---------- DATA RECORDS ----------

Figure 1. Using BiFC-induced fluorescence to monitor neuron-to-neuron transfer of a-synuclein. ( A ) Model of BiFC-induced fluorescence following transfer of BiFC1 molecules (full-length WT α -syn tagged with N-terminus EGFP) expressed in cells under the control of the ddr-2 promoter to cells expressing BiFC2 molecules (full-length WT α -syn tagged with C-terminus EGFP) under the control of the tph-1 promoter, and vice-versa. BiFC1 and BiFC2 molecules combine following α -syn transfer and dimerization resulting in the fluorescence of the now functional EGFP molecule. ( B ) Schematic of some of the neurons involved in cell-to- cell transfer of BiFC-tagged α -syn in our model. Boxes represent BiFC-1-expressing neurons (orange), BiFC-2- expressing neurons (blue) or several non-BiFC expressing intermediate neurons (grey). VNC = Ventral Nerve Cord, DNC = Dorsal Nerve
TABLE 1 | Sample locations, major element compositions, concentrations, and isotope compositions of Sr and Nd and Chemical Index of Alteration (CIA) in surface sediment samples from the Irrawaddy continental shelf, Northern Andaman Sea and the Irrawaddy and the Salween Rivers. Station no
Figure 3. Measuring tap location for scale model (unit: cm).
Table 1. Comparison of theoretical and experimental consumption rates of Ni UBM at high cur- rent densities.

----------
---------- DATA RECORDS ----------

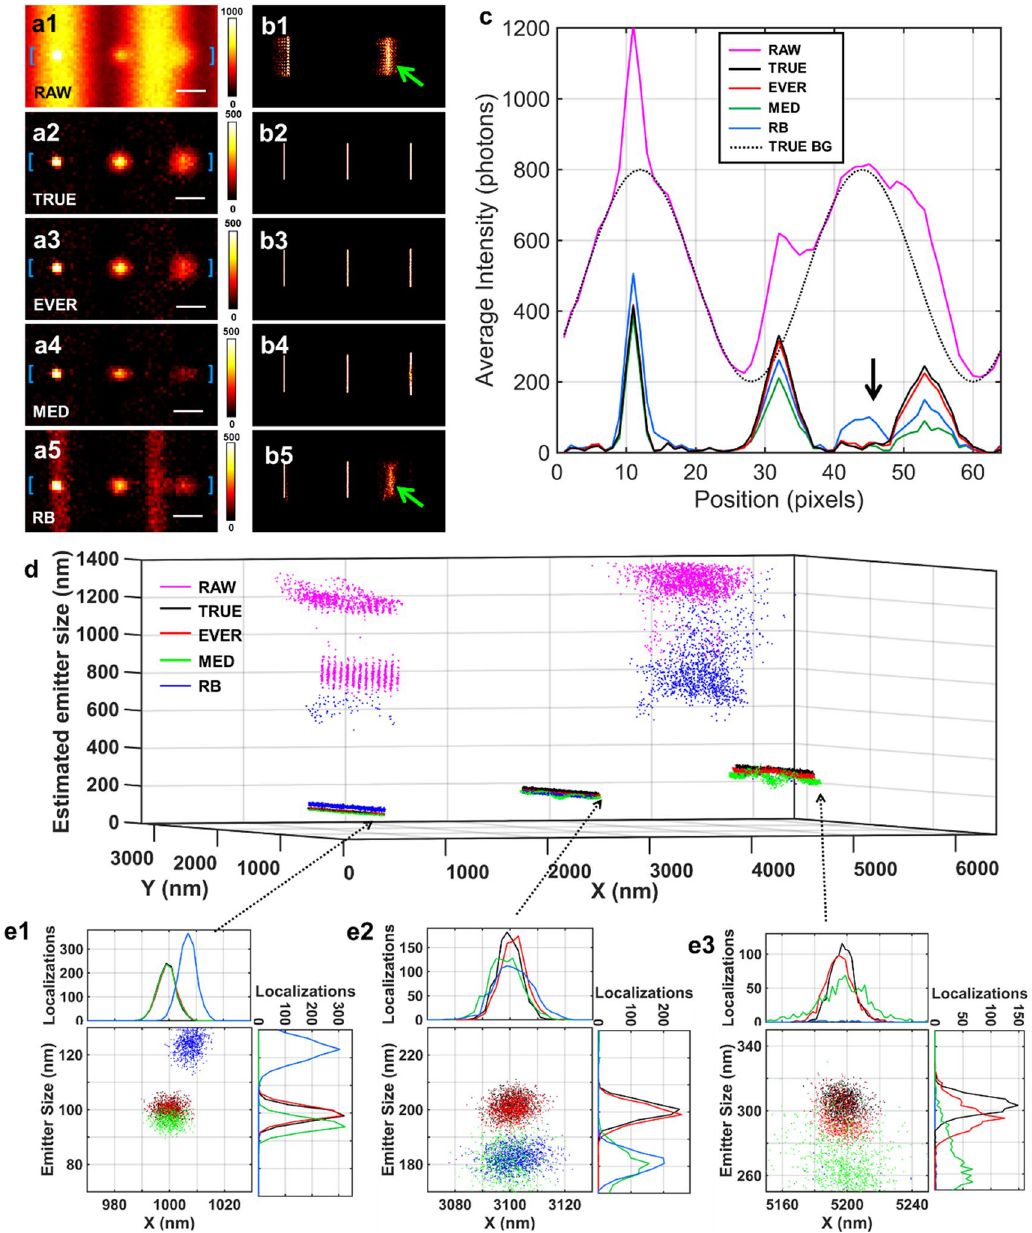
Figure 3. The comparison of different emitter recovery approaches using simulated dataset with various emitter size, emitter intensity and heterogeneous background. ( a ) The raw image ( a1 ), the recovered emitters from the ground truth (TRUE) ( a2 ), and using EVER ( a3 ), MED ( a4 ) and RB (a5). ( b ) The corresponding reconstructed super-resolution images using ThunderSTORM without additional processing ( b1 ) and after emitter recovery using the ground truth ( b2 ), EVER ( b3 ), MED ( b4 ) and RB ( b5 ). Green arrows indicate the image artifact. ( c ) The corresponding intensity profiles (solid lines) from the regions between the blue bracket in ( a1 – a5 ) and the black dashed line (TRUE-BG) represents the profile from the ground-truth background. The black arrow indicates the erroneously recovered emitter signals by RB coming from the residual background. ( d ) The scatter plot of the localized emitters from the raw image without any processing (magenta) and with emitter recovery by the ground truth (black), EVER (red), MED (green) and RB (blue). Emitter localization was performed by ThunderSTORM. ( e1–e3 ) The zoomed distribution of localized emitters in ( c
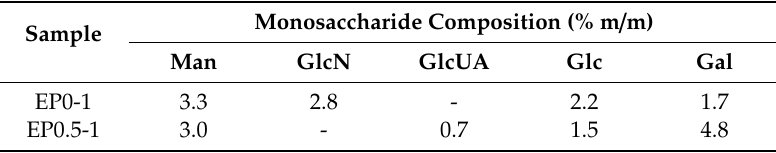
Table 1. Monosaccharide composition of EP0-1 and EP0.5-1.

----------
---------- DATA RECORDS ----------

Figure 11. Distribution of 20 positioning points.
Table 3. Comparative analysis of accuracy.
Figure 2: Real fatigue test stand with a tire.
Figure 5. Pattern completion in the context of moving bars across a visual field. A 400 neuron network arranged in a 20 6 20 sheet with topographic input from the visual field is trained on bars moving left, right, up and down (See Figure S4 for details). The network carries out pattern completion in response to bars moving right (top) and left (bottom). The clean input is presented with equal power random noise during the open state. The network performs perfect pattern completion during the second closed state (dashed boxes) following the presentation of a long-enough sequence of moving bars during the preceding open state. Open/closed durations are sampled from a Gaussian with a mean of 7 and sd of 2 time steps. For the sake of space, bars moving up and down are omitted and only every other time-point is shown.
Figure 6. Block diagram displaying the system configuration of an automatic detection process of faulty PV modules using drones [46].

----------

**TASK:** Please write out, exactly as they appear above, only the lines in the stretch from the line with "Figure 1. Using" through the line with "TABLE 1 | Sample".

**WRITTEN RESPONSE:**
Figure 1. Using BiFC-induced fluorescence to monitor neuron-to-neuron transfer of a-synuclein. ( A ) Model of BiFC-induced fluorescence following transfer of BiFC1 molecules (full-length WT α -syn tagged with N-terminus EGFP) expressed in cells under the control of the ddr-2 promoter to cells expressing BiFC2 molecules (full-length WT α -syn tagged with C-terminus EGFP) under the control of the tph-1 promoter, and vice-versa. BiFC1 and BiFC2 molecules combine following α -syn transfer and dimerization resulting in the fluorescence of the now functional EGFP molecule. ( B ) Schematic of some of the neurons involved in cell-to- cell transfer of BiFC-tagged α -syn in our model. Boxes represent BiFC-1-expressing neurons (orange), BiFC-2- expressing neurons (blue) or several non-BiFC expressing intermediate neurons (grey). VNC = Ventral Nerve Cord, DNC = Dorsal Nerve
TABLE 1 | Sample locations, major element compositions, concentrations, and isotope compositions of Sr and Nd and Chemical Index of Alteration (CIA) in surface sediment samples from the Irrawaddy continental shelf, Northern Andaman Sea and the Irrawaddy and the Salween Rivers. Station no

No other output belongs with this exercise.